David Brooks, an American writer, claims we’ve created a culture based on lies.
The first lie he names is this: ‘Career success is fulfilling’.
‘This is the lie we foist on the young,’ he says. ‘In their tender years we put the most privileged of them inside a college admissions process that puts achievement and status anxiety at the centre of their lives.’
Here begins western culture’s life-long mantra — ‘If you make it, life will be good.’
But the mantra’s faulty, says Brooks. ‘Everybody who has actually tasted success can tell you that isn’t true.’
This resonates with my experience of the successful. Their inner drive to succeed is often the creation of something unresolved inside them they are trying to escape.

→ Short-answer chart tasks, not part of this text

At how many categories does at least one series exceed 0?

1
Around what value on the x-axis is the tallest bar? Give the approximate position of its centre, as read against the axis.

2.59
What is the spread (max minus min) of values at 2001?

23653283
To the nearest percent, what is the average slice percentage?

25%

Success might spare us from the shame or sense of inadequacy we might experience if we feel ourselves a failure.
But while it can mask it, it doesn’t resolve it; so career success alone cannot provide peace or fulfilment. This human life is a tapestry involving many interwoven strands… not just one.
‘If you build your life around success,’ writes David Brooks, ‘your ambitions will always race out in front of what you’ve achieved, leaving you anxious and dissatisfied.’
And sometimes it’s failure we need. When something has died, and something else needs to live, failure can be the best of guides to help us take the next step.
Career success is a buzz; but never the stuff of fulfilment.
This being human, this tapestry of story and colour that is your life, is much richer than that.